BEGIN GIVEN INFORMATION
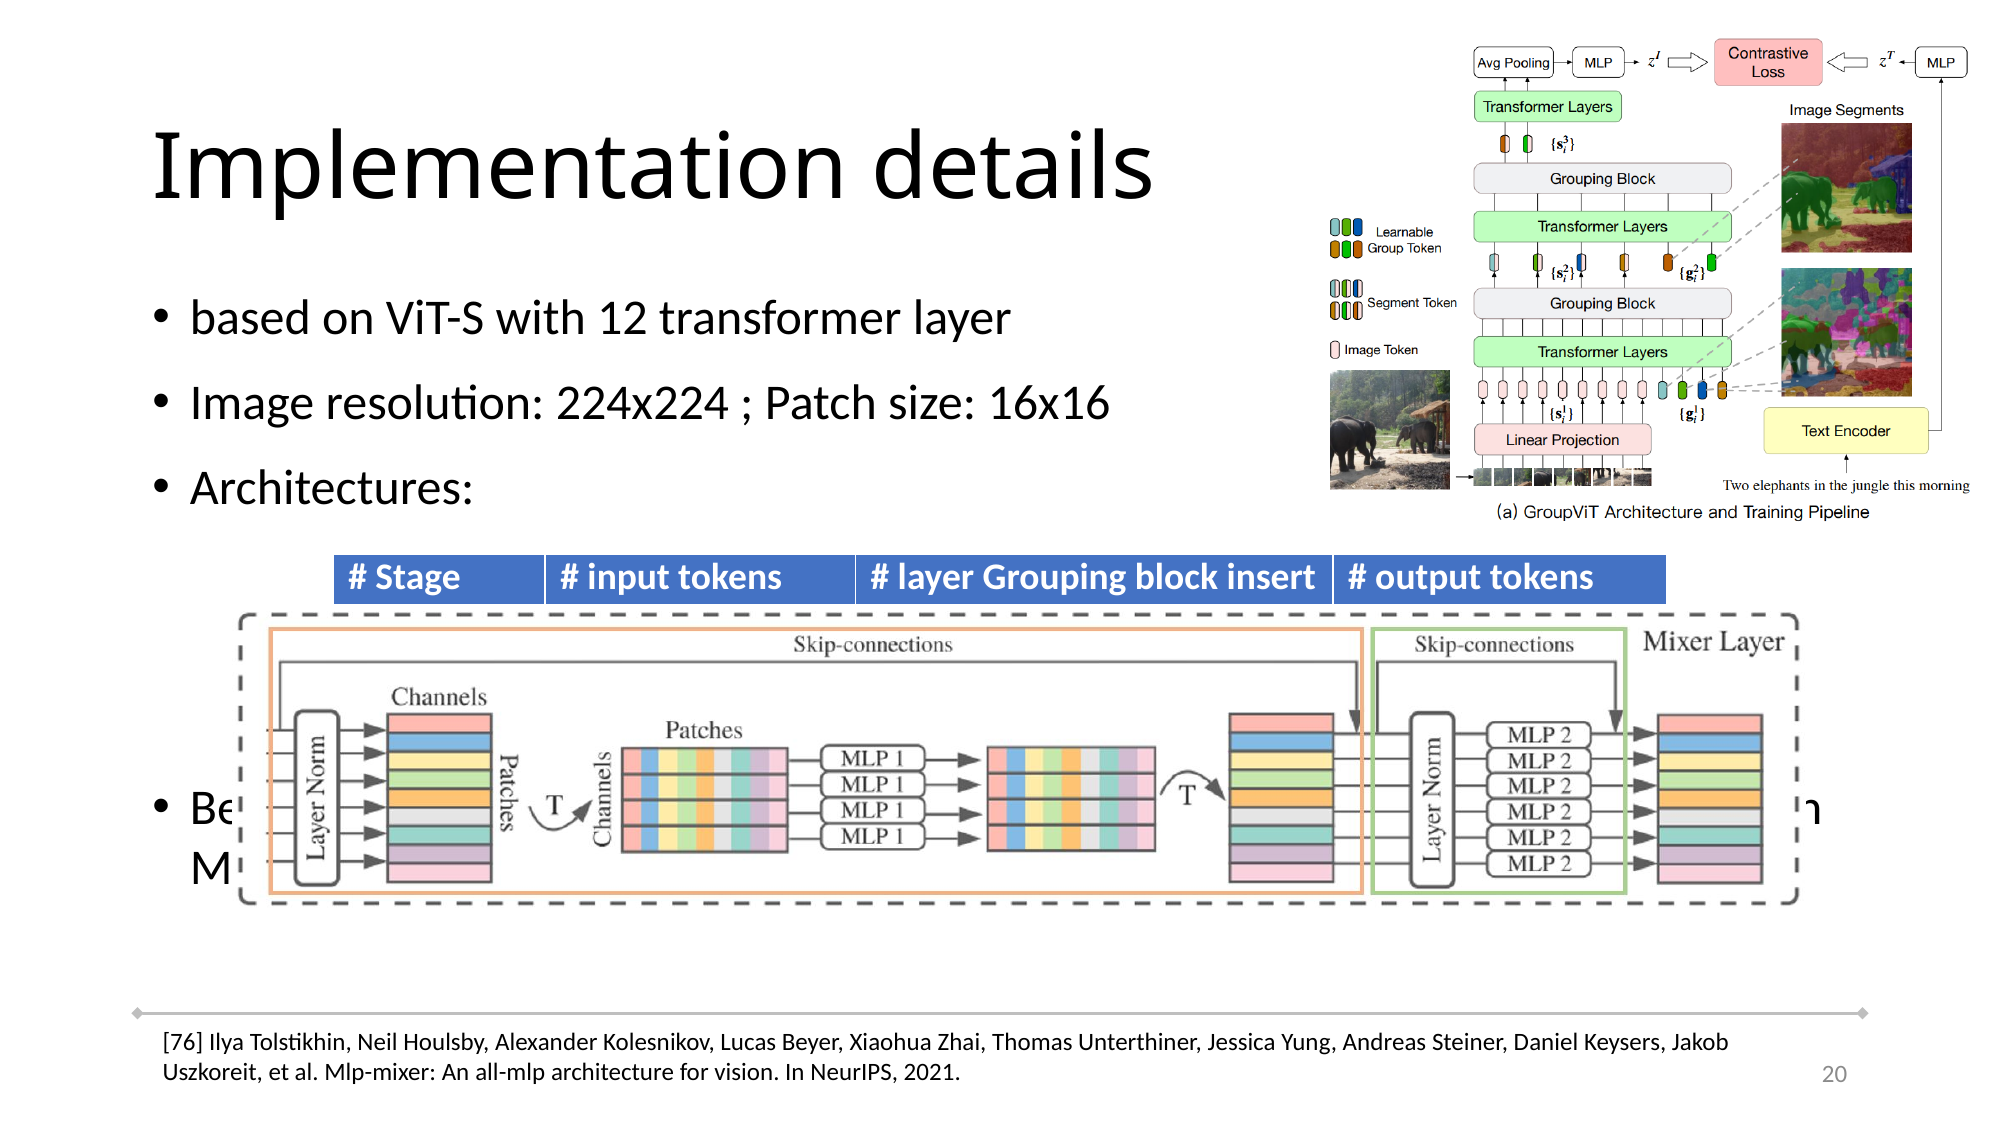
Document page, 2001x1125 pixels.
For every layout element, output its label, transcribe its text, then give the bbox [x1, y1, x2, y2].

table_header # Stage [334, 555, 544, 604]
title Implementation details [137, 59, 1312, 277]
text_box [76] Ilya Tolstikhin, Neil Houlsby, Alexander Kolesnikov, Lucas Beyer, Xiaohua Zhai, Thomas Unterthiner, Jessica Yung, Andreas Steiner, Daniel Keysers, Jakob Uszkoreit, et al. Mlp-mixer: An all-mlp architecture for vision. In NeurIPS, 2021. [147, 1018, 1853, 1094]
table_header # layer Grouping block insert [856, 555, 1332, 604]
slide_number 20 [1412, 1042, 1863, 1103]
picture [1312, 22, 1974, 530]
table_header # output tokens [1334, 555, 1666, 604]
list based on ViT-S with 12 transformer layer Image resolution: 224x224 ; Patch size: 16x16 Architectures: Before the grouping block, we project the 64 group tokens into 8 tokens using an MLP-Mixer layer [76] and output 8 segment tokens. [137, 277, 1901, 1014]
table_header # input tokens [546, 555, 855, 604]
picture [232, 604, 1806, 918]
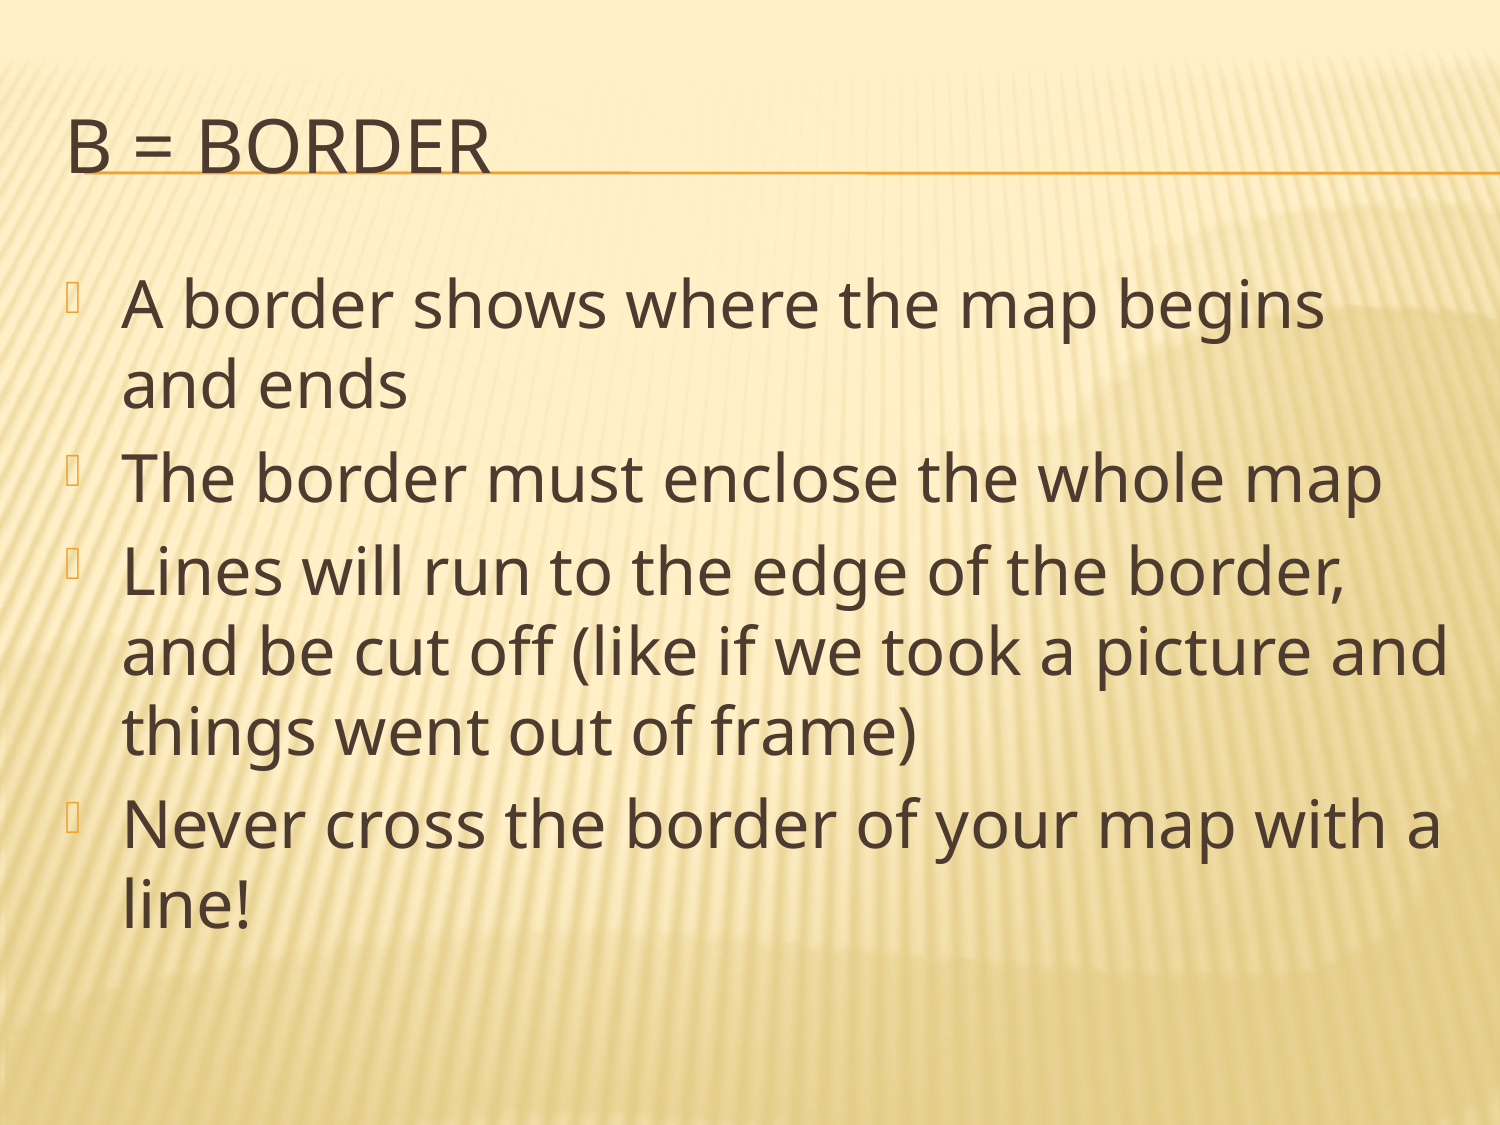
END GIVEN INFORMATION
TRY IT: What you return must match the records above exactly, minus any images.

TASK SOLUTION:
Document page, 2001x1125 pixels.
For every layout element, output its label, transcribe its text, then give the bbox [x1, y1, x2, y2].

table_header # Stage [334, 555, 544, 604]
title Implementation details [137, 59, 1312, 277]
text_box [76] Ilya Tolstikhin, Neil Houlsby, Alexander Kolesnikov, Lucas Beyer, Xiaohua Zhai, Thomas Unterthiner, Jessica Yung, Andreas Steiner, Daniel Keysers, Jakob Uszkoreit, et al. Mlp-mixer: An all-mlp architecture for vision. In NeurIPS, 2021. [147, 1018, 1853, 1094]
table_header # layer Grouping block insert [856, 555, 1332, 604]
slide_number 20 [1412, 1042, 1863, 1103]
picture [1312, 22, 1974, 530]
table_header # output tokens [1334, 555, 1666, 604]
list based on ViT-S with 12 transformer layer Image resolution: 224x224 ; Patch size: 16x16 Architectures: Before the grouping block, we project the 64 group tokens into 8 tokens using an MLP-Mixer layer [76] and output 8 segment tokens. [137, 277, 1901, 1014]
table_header # input tokens [546, 555, 855, 604]
picture [232, 604, 1806, 918]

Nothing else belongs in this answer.